BioMed Research International
Volume 2016 (2016), Article ID 6802832, 10 pages
Research Article

ProFold: Protein Fold Classification with Additional Structural Features and a Novel Ensemble Classifier

1College of Information Engineering, Shanghai Maritime University, Shanghai 201306, China
2Shanghai University of Medicine & Health Sciences, Shanghai 201318, China

Received 1 June 2016; Revised 15 July 2016; Accepted 7 August 2016

Academic Editor: Dariusz Mrozek

Protein fold classification plays an important role in both protein functional analysis and drug design. The number of proteins in PDB is very large, but only a very small part is categorized and stored in the SCOPe database.

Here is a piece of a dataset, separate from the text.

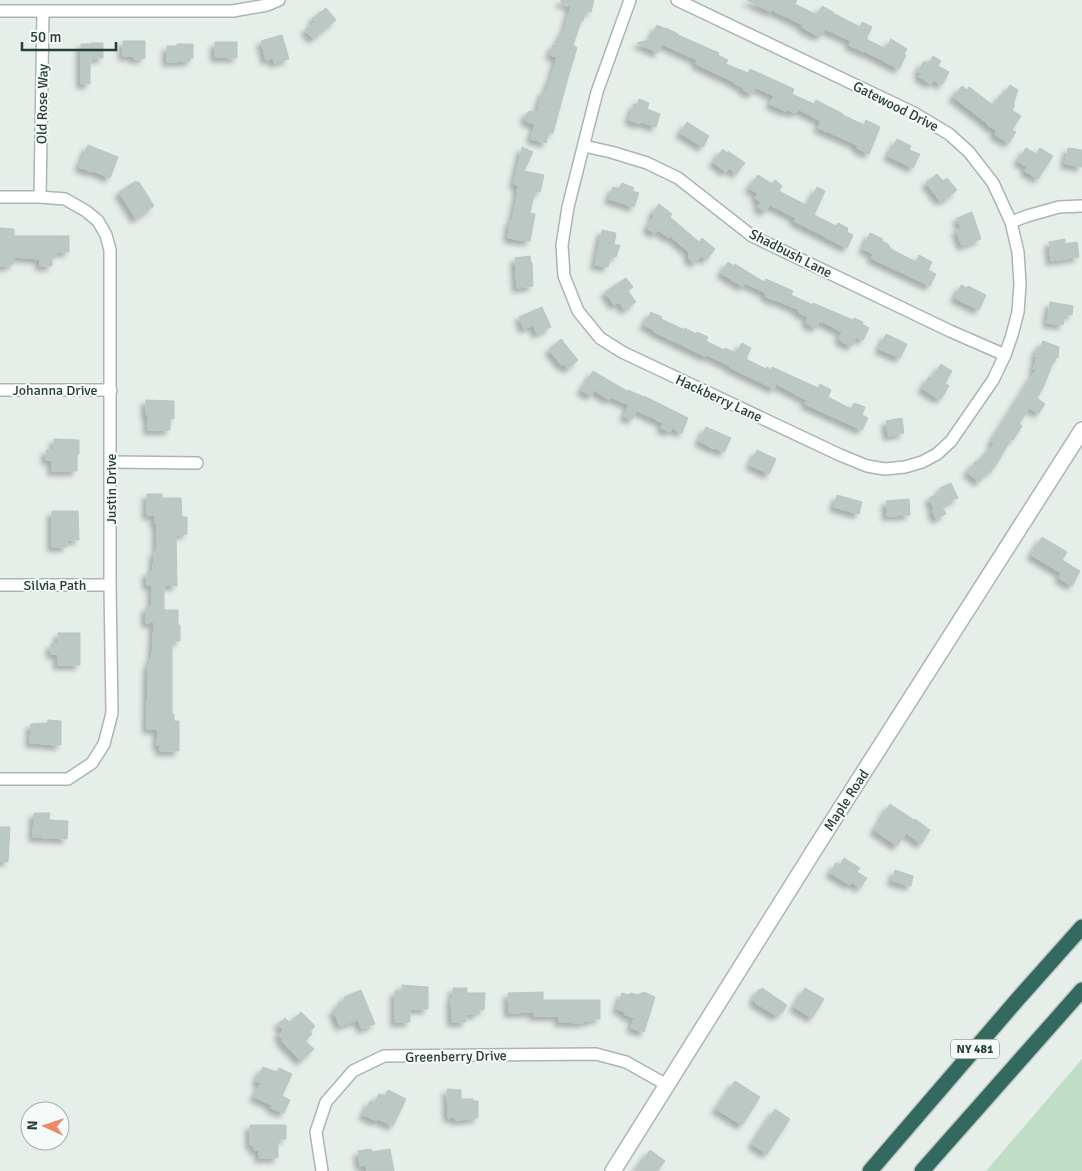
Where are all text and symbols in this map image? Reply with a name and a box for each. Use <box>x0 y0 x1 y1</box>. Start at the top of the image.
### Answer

Therefore, it is necessary to develop an efficient method for protein fold classification. In recent years, a variety of classification methods have been used in many protein fold classification studies. In this study, we propose a novel classification method called proFold. We import protein tertiary structure in the period of feature extraction and employ a novel ensemble strategy in the period of classifier training. Compared with existing similar ensemble classifiers using the same widely used dataset (DD-dataset), proFold achieves 76.2% overall accuracy. Another two commonly used datasets, EDD-dataset and TG-dataset, are also tested, of which the accuracies are 93.2% and 94.3%, higher than the existing methods. ProFold is available to the public as a web-server.